When Anything Right starts, you may think that your CD player skipped back to Alive. Don't worry, it didn't. The repeated guitar riff doesn't leave a good general impression on the song, and the abrupt halt after about 10 seconds doesn't either. The verse is somewhat boy band-ish - very space age and emotional. That all stops when the harsh chorus comes in, with Sonny screaming "I CAN'T DO ANYTHING RIGHT!". I didn't necessarily like this song much, since it doens't blend fast and slow very well. Also, the midpoint of the song drones on for a bit, and bores you. Anything Right was a dissappointmenr in my opinion.
The next track, Ghetto, unravels with a slow guitar sample and emotional lyrics (I believe this world believes in love...). The opening is somewhat unrelated to the song's title, but the bridge hits you like a hurricane, with more angry vocals (THE WORLD IS A GHETTO!). The song was also pretty weak in my opinion, but it delivers an icredible message - we should just agree to disagree.
Masterpiece Conspiracy is a sweet song. Very metal-ish, and very angry, it opens with a echoed note, then goes into a well rapped verse, about a conspiracy with a virus of some sorts. I'm not sure that's exactly what it's about, but the song is fun to listen to, just like The Messenjah. The verses are very well done, and the chorus is angry again, with more elements of nu-metal. Masterpiece Conspiracy is a very good song to listen too, and actually quite motivational, just like Boom.
Without Jah, Nothin' is pretty much raw anger put into a song at the start. Sonny, screams random stuff. (The lyrics aren't listed in the CD book). Without Jah, Nothin' is a weaker track, and sounds a lot like Ridiculous a little later into the song, with Jamaican steel drums and weird guitar effects. The song is repetitive and boring. Without Jah, Nothin' is probably the worst song on the album, and a huge dissappointment for the amazing intro. This track is definately skippable.
Thinking About Forever starts out like Ridiculous, but then quickly reverts into an acoustic piece. The verses are very boy band-ish, with a lot of space age effects. The song carries very emotional lyrics, and is a much slower song than the rest of the album. The song is also dissappointing. The acoustic piece just doesn't goe with the whole album, and is really a bore.

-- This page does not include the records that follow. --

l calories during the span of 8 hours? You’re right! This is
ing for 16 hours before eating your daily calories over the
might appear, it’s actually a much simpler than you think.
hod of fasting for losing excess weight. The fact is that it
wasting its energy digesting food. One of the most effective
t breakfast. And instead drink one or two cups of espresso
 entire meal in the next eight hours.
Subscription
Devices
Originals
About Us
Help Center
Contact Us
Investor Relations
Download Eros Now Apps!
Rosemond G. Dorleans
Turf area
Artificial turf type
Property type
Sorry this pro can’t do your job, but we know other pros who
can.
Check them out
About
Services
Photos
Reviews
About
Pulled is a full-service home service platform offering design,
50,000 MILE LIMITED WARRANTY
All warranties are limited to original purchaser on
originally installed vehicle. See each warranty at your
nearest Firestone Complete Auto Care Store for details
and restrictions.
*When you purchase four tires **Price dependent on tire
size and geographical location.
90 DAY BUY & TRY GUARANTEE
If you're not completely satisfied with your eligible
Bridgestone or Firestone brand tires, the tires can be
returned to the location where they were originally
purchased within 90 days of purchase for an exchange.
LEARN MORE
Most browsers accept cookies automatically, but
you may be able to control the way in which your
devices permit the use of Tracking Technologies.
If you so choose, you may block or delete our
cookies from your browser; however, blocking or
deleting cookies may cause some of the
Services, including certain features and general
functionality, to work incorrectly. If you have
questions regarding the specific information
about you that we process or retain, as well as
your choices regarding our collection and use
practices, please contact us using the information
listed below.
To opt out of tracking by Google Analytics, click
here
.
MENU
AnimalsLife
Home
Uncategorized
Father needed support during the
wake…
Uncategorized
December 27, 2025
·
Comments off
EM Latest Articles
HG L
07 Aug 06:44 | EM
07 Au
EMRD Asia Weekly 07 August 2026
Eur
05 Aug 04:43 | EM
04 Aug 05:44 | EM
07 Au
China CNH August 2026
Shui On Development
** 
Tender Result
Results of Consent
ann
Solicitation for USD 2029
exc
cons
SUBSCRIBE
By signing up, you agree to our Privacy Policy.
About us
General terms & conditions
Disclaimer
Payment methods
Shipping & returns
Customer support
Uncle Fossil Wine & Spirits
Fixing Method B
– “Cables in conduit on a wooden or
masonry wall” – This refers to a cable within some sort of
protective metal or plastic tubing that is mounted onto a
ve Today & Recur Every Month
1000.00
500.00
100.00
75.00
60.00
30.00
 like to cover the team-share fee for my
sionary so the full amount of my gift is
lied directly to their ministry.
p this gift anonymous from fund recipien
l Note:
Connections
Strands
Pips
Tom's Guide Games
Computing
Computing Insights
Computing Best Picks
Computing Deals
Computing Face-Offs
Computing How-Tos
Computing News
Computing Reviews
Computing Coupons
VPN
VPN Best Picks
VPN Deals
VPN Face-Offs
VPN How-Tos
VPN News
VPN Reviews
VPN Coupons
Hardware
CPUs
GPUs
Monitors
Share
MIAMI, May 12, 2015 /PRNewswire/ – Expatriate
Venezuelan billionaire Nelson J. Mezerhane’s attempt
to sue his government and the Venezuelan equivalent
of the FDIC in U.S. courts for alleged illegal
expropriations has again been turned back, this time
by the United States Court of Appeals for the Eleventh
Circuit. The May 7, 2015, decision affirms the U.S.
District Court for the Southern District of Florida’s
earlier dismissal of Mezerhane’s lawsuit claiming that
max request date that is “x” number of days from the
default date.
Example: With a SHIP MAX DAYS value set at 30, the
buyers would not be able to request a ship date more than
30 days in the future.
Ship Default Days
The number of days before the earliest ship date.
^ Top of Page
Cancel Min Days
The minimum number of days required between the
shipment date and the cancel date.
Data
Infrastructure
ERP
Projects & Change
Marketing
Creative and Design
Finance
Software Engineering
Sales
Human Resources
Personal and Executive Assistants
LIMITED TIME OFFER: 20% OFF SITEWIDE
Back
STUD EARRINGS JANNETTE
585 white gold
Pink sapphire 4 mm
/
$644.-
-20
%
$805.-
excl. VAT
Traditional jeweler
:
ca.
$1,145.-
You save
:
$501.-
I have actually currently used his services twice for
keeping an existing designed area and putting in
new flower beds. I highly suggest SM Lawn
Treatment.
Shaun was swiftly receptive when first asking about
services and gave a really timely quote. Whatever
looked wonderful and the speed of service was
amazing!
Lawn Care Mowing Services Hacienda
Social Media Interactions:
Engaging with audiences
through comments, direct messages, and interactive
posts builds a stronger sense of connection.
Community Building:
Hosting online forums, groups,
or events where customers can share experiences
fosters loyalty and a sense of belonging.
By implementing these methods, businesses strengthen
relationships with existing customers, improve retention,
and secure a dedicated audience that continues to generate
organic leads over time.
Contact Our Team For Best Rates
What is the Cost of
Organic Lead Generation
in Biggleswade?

Portrait starts off with a catchy, complex guitar riff, and then leads off into a heavy, nu-metal-ish verse, with pretty much all screaming. The song is fast, heart-pounding, and heavy. Portrait is a lot of fun to listen to, with its headbang-worthy it is without a doubt the heaviest song on the album (even if it slows down in the end). The closer track slows down about 3/4 through the song, and then speeds up into more heaviness. It's a great way to close a great album.
Overall, Satellite is highly recommended for anyone who likes metal or rap. A very good effort by P.O.D. and a lot of fun to listen to.
Feel free to leave your comments and critism. Thank you for reading and I hope you enjoyed it!